Despite strenuous government denials that their trebling of tuition fees would not deter students, the number of applications has yet to recover to their 2010 peak. Even then, it is claimed that low-income students – who are far less likely to apply – have not been deterred. It is difficult to quantify how true this is, because the figures are based on neighbourhoods, thus – for example – overlooking whether poorer students in better-off areas have been put off or not.

There are other models that are worth considering. Take Germany: in their dual educational system, vocational and academic qualifications are treated with equal respect. Most young Germans complete an apprenticeship, where they balance time working for a company with formal education.
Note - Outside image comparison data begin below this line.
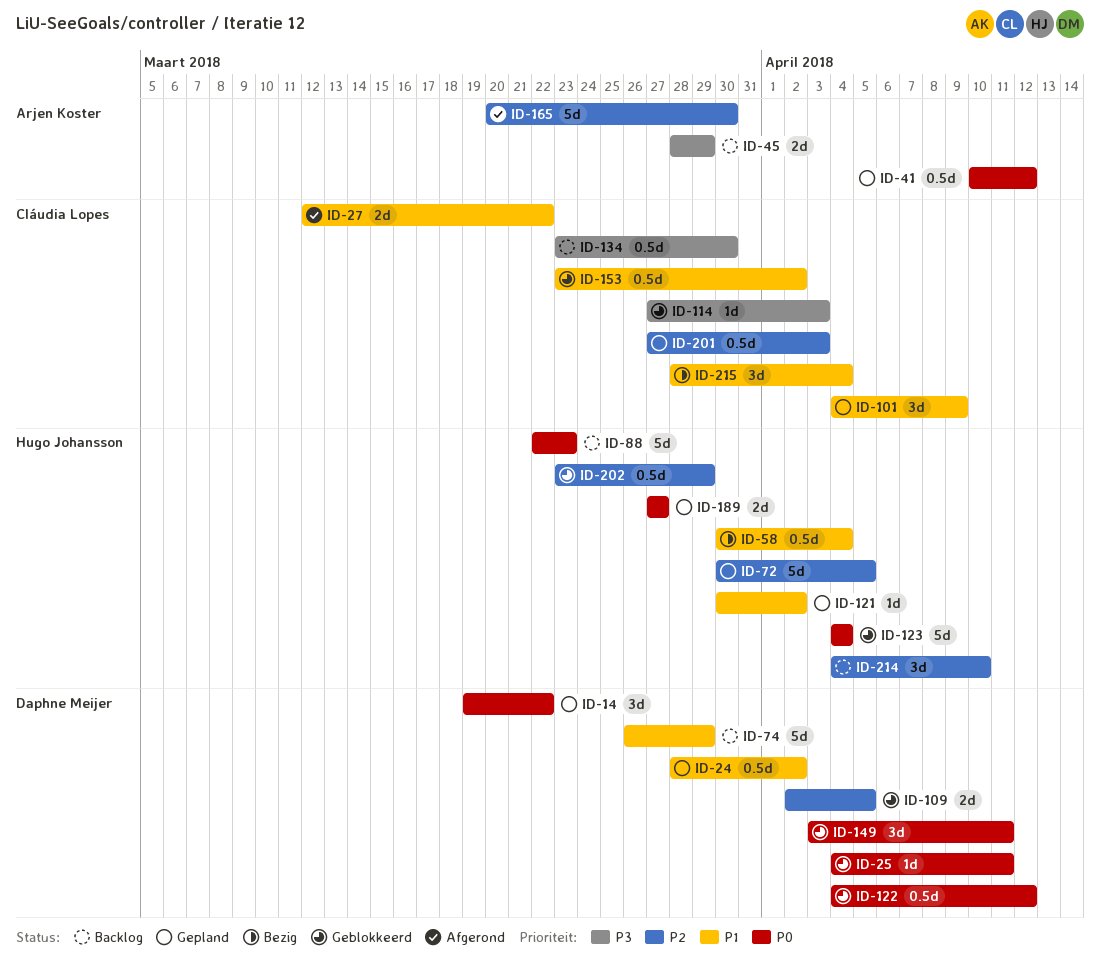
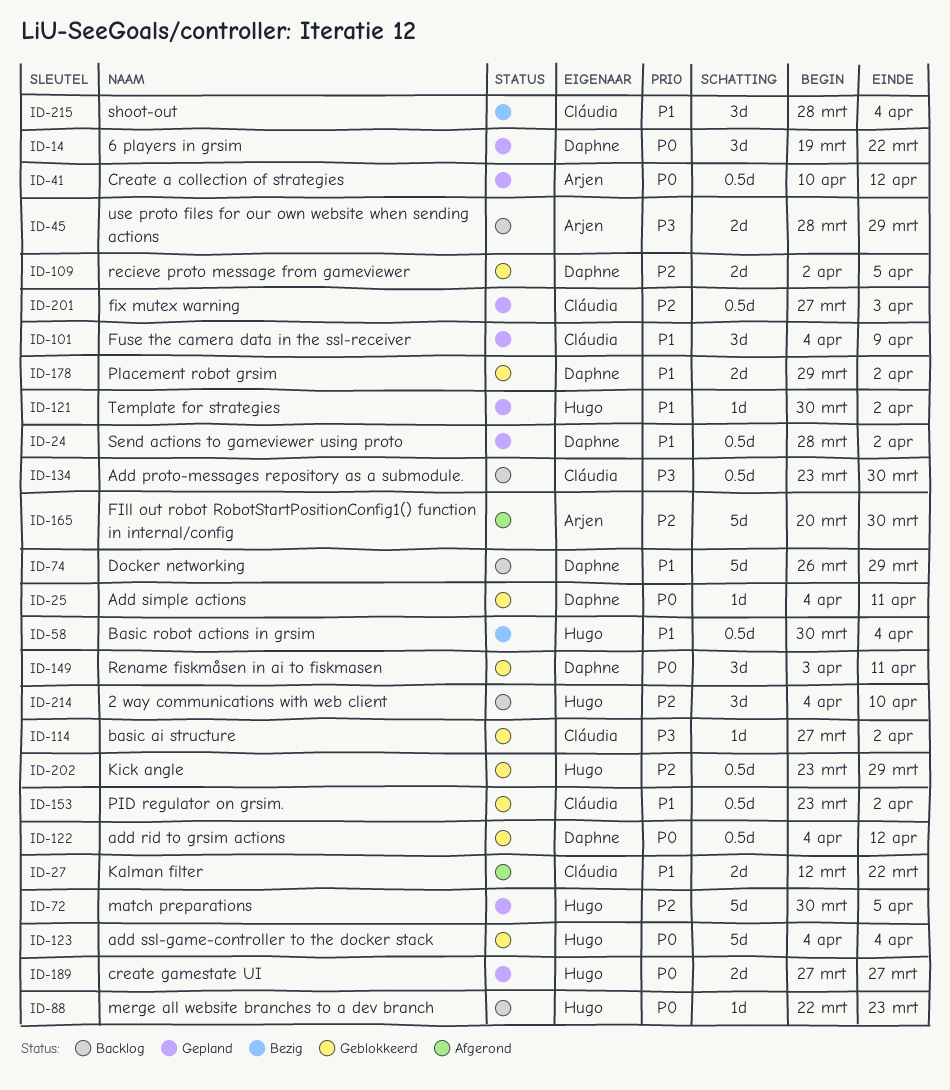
ID-88, estimate: 5d -> 1d
ID-114, due: Apr 3 -> Apr 2
ID-178: none -> present

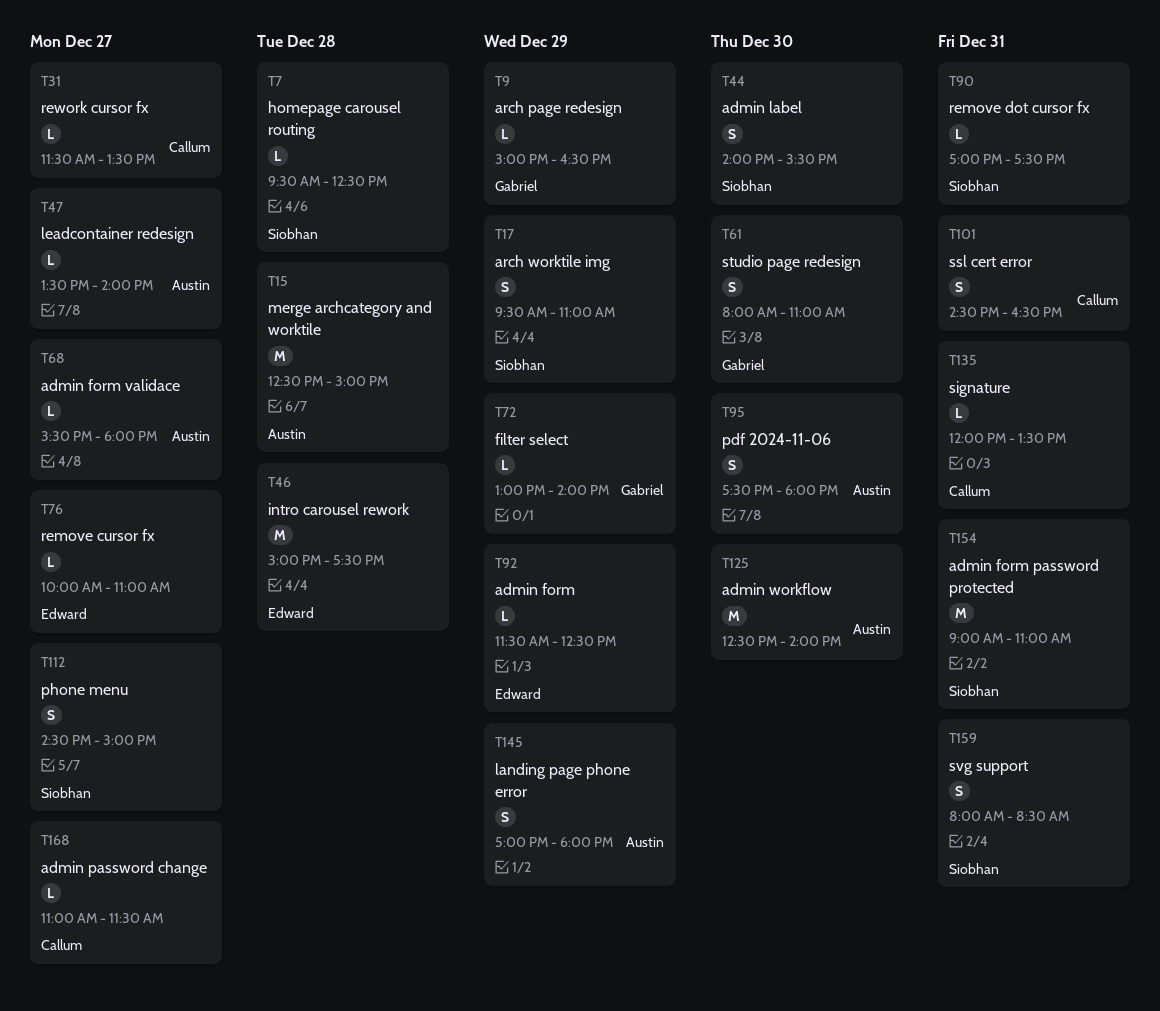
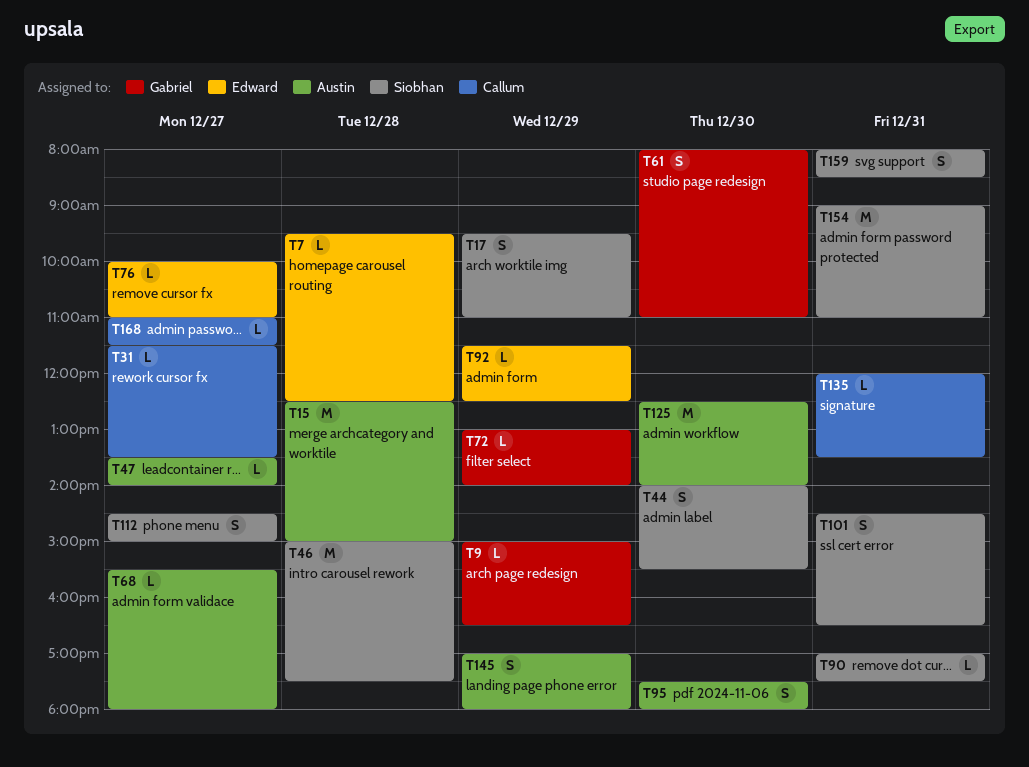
T7, owner: Siobhan -> Edward
T46, owner: Edward -> Siobhan
T101, owner: Callum -> Siobhan

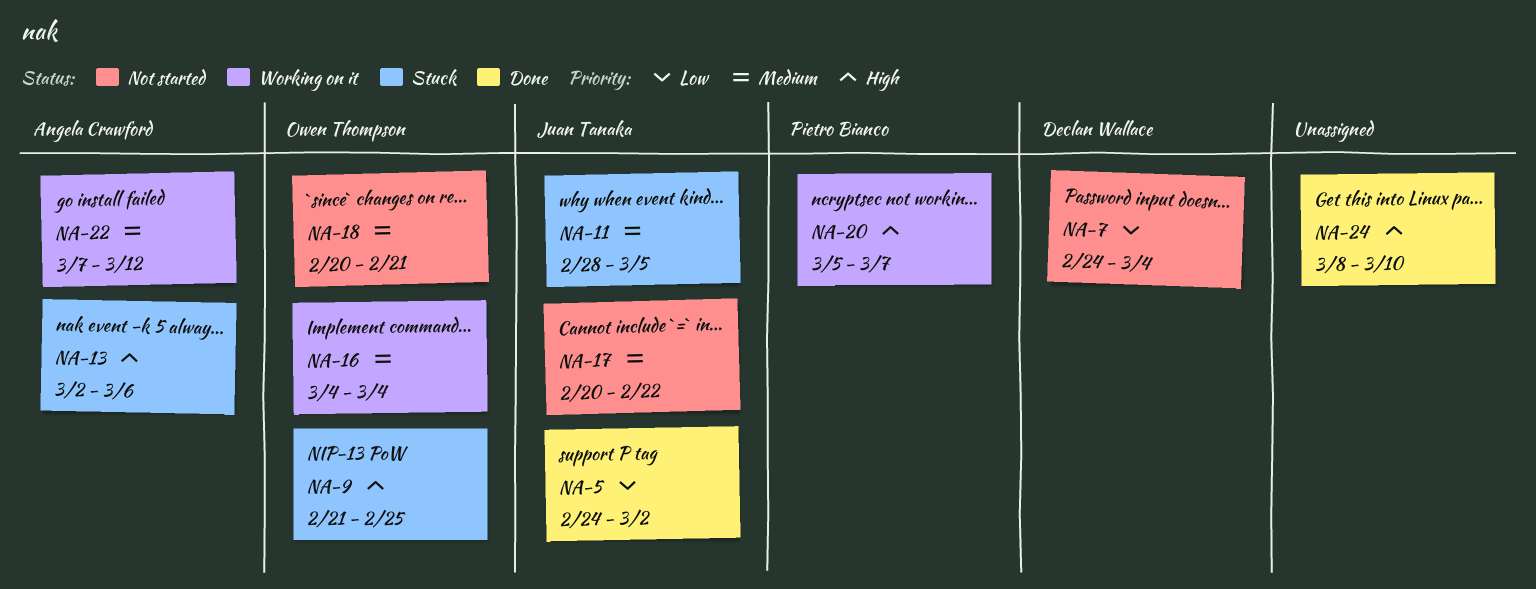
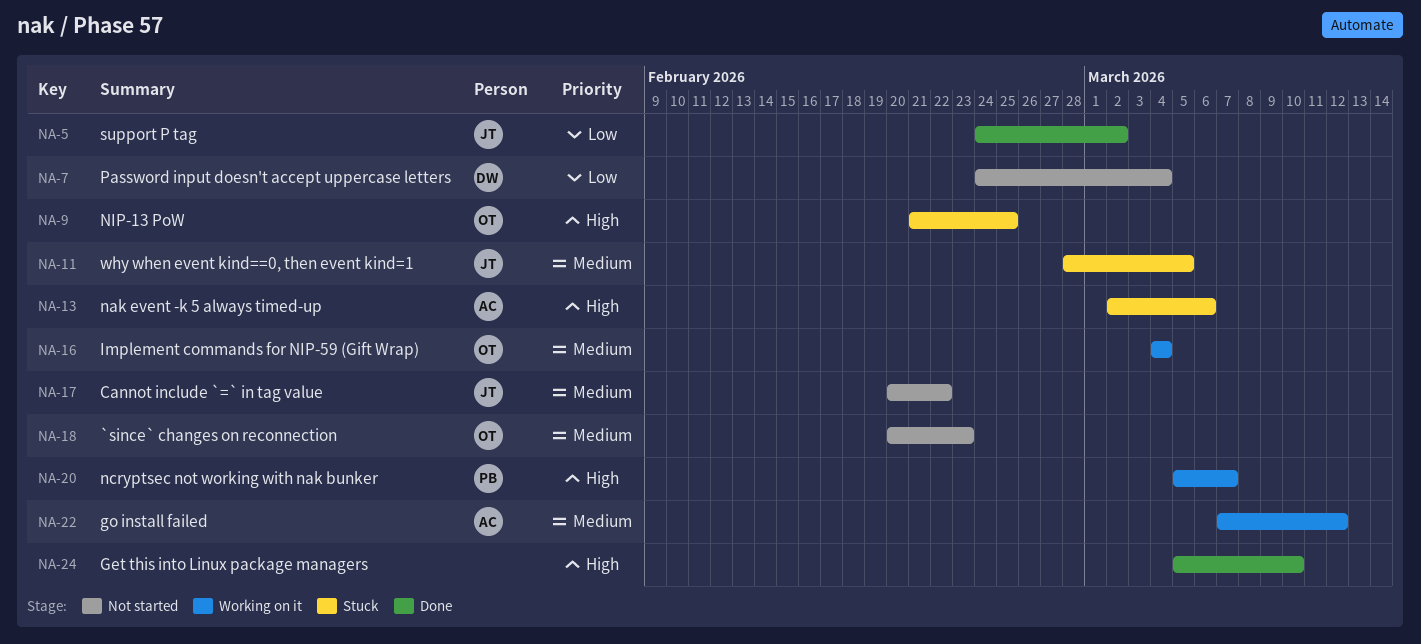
NA-18, due: Feb 21 -> Feb 23
NA-24, start: Mar 8 -> Mar 5

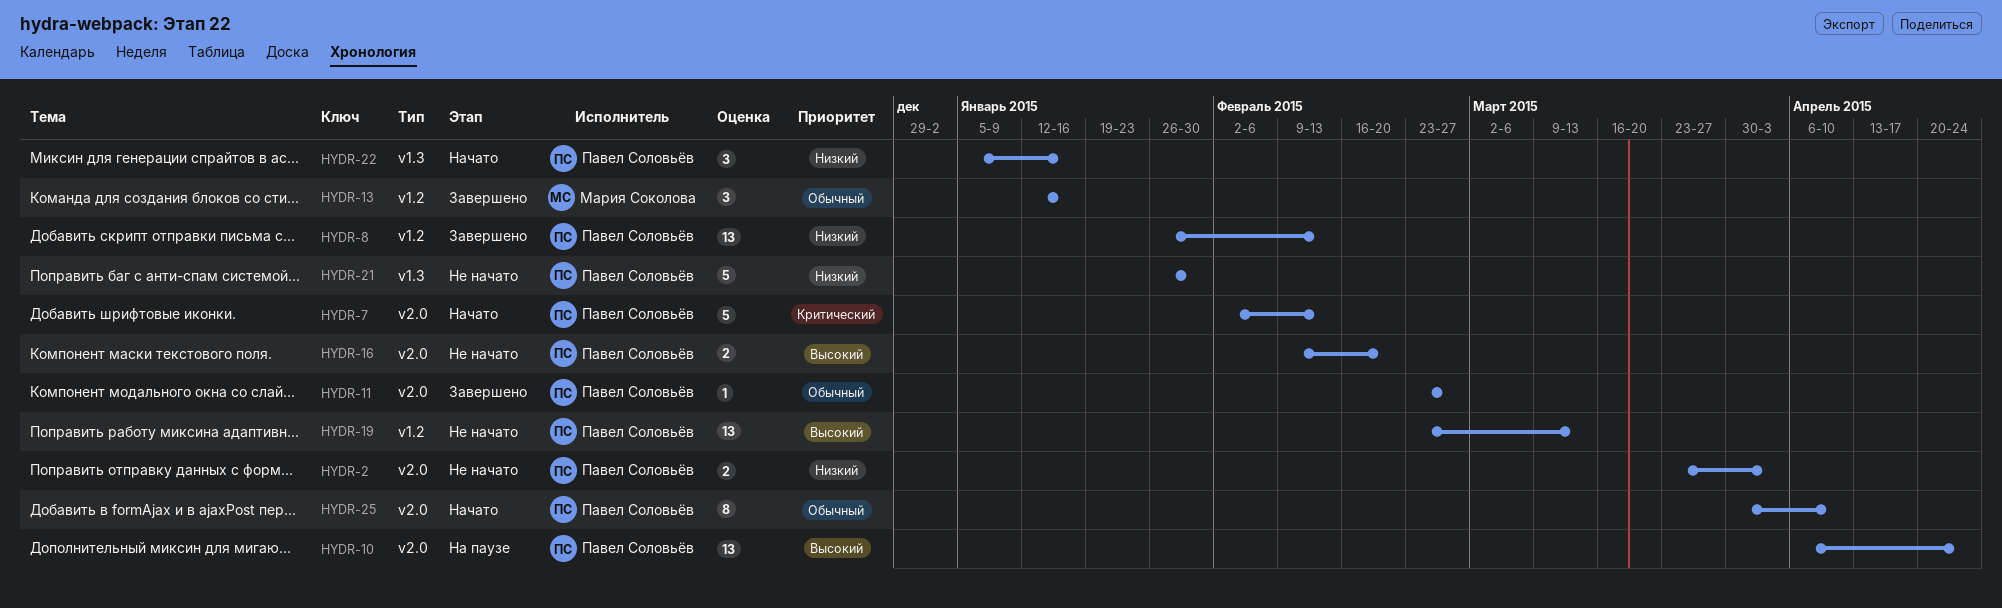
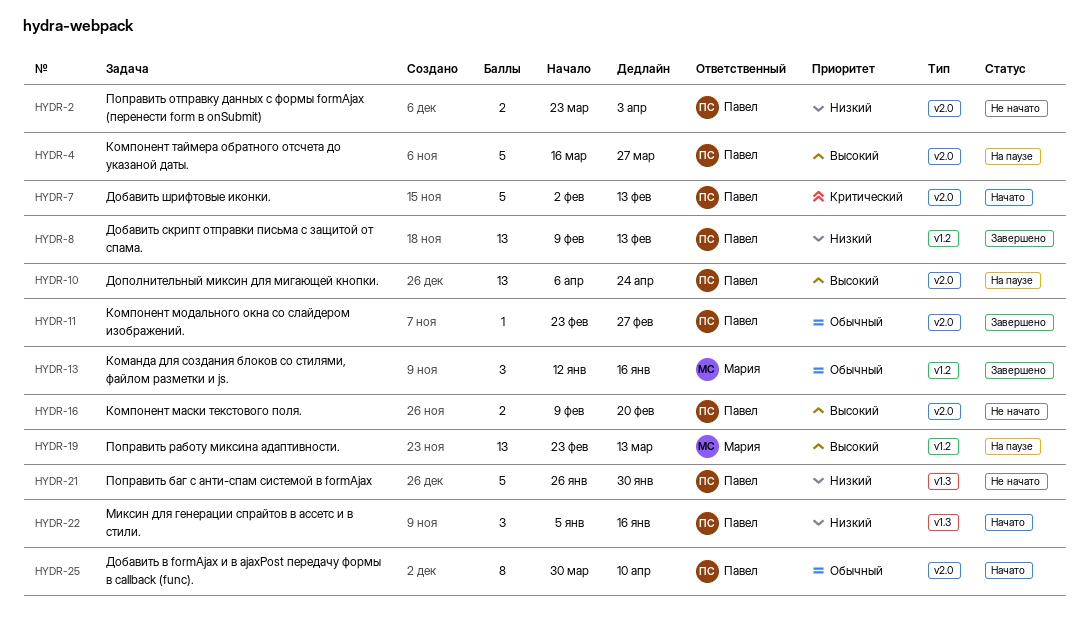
HYDR-4: none -> present
HYDR-8, start: Jan 26 -> Feb 9
HYDR-19, status: Не начато -> На паузе
HYDR-19, owner: Павел Соловьёв -> Мария Соколова

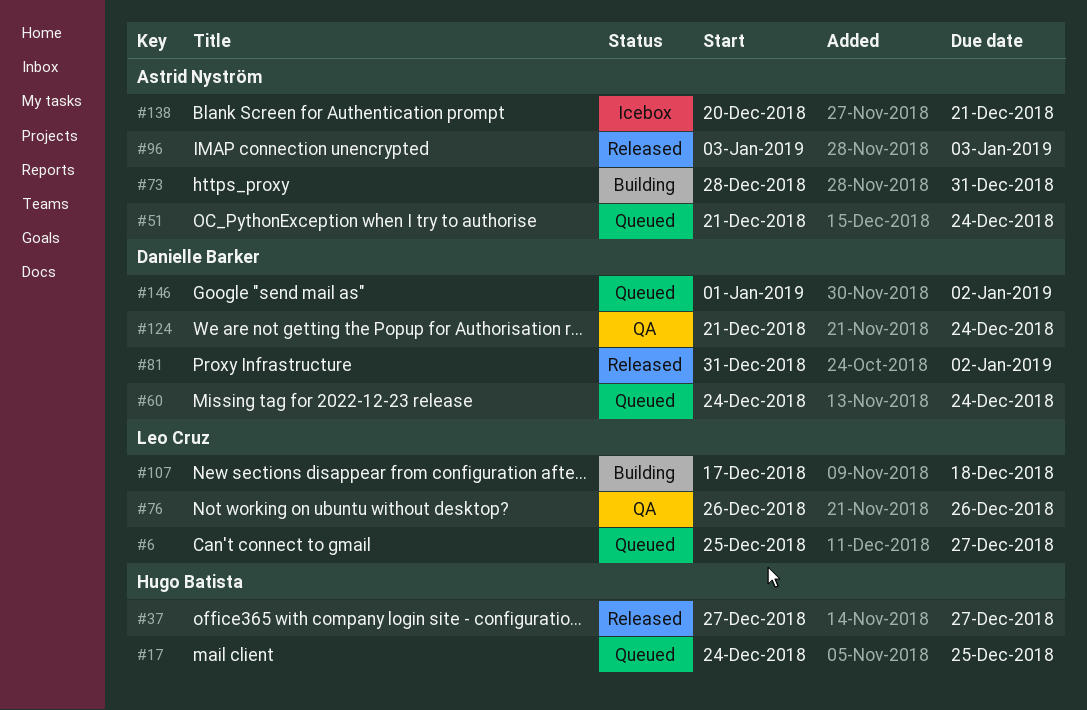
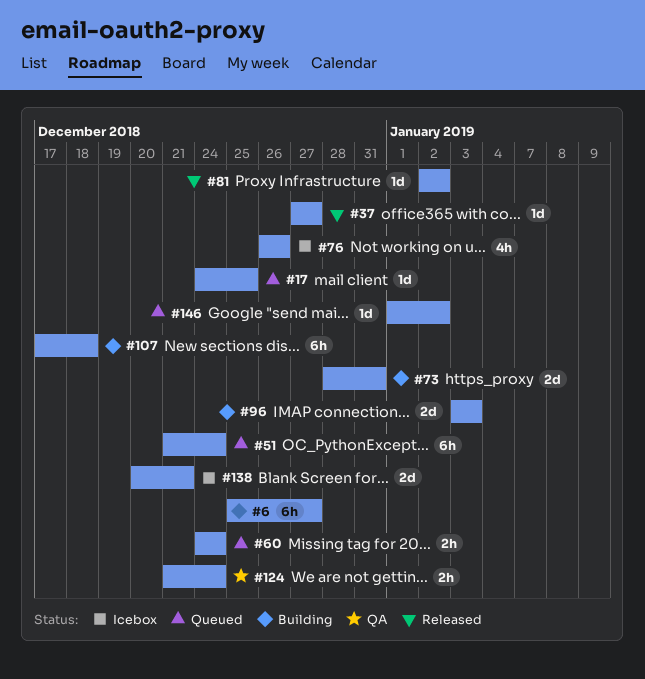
#6, status: Queued -> Building
#76, status: QA -> Icebox
#81, start: Dec 31 -> Jan 2
#96, status: Released -> Building

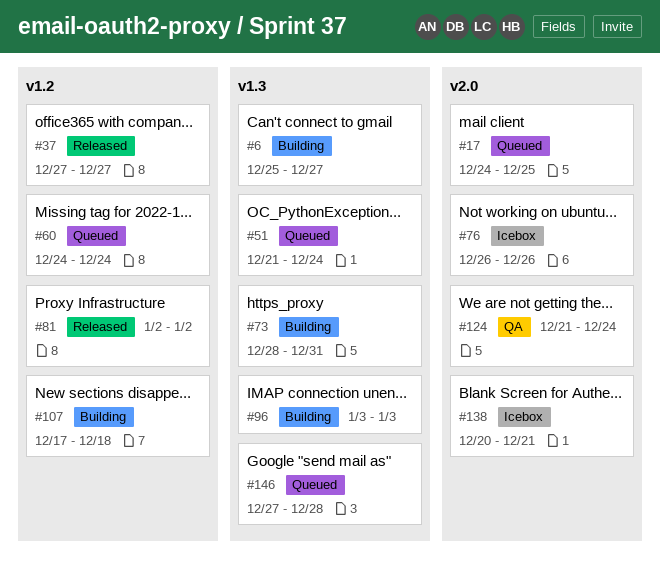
#146, start: Jan 1 -> Dec 27
#146, due: Jan 2 -> Dec 28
Transplanting that system to Britain isn't straightforward: modern industries would be needed to support the apprenticeships, and it would have to avoid falling into the trap of segregating working-class people into vocational qualifications, leaving the academic courses for the middle-class youngsters.

But if I had a message to today’s A-level students, it would this. As frightening as it all seems, don’t be depressed or beaten down by it. There is no better education than learning how to fight for your future. Look to Germany, where tuition fees are now being abolished. Fight for a living wage and the abolition of precarious, hire-and-fire contracts. Demand an industrial strategy, where the Government intervenes to create hundreds of thousands of renewable energy jobs to provide dignified, skilled jobs, backed up by properly paid apprenticeships. Call for councils to be allowed to build homes, again creating jobs but also helping to ensure you have an affordable home to look forward to. If you go to university, link up with those working there – whether they’re a cleaner or a professor – to fight for a place of learning that isn’t a consumer product, but a social good. Fight for a Britain where you are taxed based on how much income and wealth you have, not on how educated you are.

Of course, that can wait. Tonight is about shots, happy hour cocktails and awkward fumbles with people you shouldn’t. But when the hangover has passed, think it over, and don’t let them take your future away from you.